Em Brasília, a equipe do Palácio do Planalto classificou a liminar do ministro como ‘muito boa para o país e moralizadora’. A medida determina o corte de benefícios não previstos em lei para respeitar o teto do funcionalismo público, atualmente equivalente ao salário de um ministro do STF: R$ 46.366,19.
O projeto aprovado pelo Legislativo previa pagamentos acima desse limite para 72 servidores. Com a decisão de Dino, Lula ganhou um embasamento jurídico adicional para justificar seu veto a essa brecha.
O ministro da Fazenda, Fernando Haddad, vinha defendendo o fim dos supersalários desde o início de sua gestão, mas enfrentava resistência no Congresso, onde lobbies impediam a aprovação da medida.
A decisão do STF suspende todos os penduricalhos que não estejam expressamente previstos em lei nos Três Poderes (Executivo, Legislativo e Judiciário) e em todas as esferas da federação. Dino propôs que a suspensão seja mantida até que uma lei regulamente definitivamente o teto do funcionalismo.

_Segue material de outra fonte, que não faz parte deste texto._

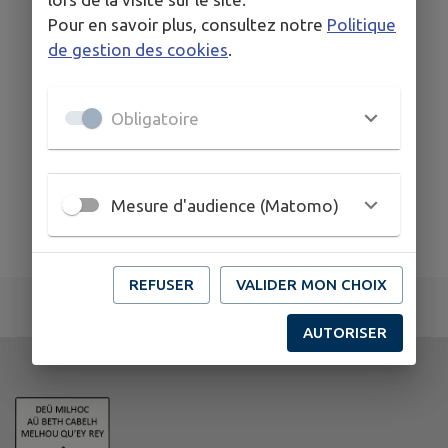
Pour en savoir plus, consultez notre
Politique
de gestion des cookies
.
Obligatoire
Mesure d'audience (Matomo)
REFUSER
VALIDER MON CHOIX
AUTORISER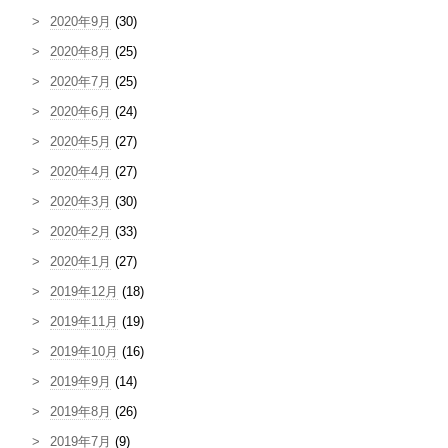
2020年9月
(30)
2020年8月
(25)
2020年7月
(25)
2020年6月
(24)
2020年5月
(27)
2020年4月
(27)
2020年3月
(30)
2020年2月
(33)
2020年1月
(27)
2019年12月
(18)
2019年11月
(19)
2019年10月
(16)
2019年9月
(14)
2019年8月
(26)
2019年7月
(9)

Esta é a primeira vez, desde 2005, que o Supremo enfrenta o tema de forma abrangente. Naquela ocasião, sob a gestão do então ministro Nelson Jobim, foram definidas regras no Conselho Nacional de Justiça (CNJ). Nos anos seguintes, no entanto, novas brechas foram criadas para burlar a regra constitucional.
Agora, o Congresso será pressionado a definir claramente o que pode e o que não pode ser considerado parte do teto salarial, iniciando um novo capítulo na discussão sobre a remuneração do serviço público.